(Your assignment)
Please output the whole listing below exactly as it is.

___ Dataset content

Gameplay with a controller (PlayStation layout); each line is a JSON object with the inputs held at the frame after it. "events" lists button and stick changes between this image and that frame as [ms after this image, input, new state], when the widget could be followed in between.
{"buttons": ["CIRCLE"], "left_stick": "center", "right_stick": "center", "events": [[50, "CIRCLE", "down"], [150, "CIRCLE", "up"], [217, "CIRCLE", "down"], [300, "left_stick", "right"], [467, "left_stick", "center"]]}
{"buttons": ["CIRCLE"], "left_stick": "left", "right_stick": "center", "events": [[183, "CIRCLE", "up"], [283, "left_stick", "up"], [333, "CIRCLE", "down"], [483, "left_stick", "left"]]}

______

(Answer to this problem)
Gameplay with a controller (PlayStation layout); each line is a JSON object with the inputs held at the frame after it. "events" lists button and stick changes between this image and that frame as [ms after this image, input, new state], when the widget could be followed in between.
{"buttons": ["CIRCLE"], "left_stick": "center", "right_stick": "center", "events": [[50, "CIRCLE", "down"], [150, "CIRCLE", "up"], [217, "CIRCLE", "down"], [300, "left_stick", "right"], [467, "left_stick", "center"]]}
{"buttons": ["CIRCLE"], "left_stick": "left", "right_stick": "center", "events": [[183, "CIRCLE", "up"], [283, "left_stick", "up"], [333, "CIRCLE", "down"], [483, "left_stick", "left"]]}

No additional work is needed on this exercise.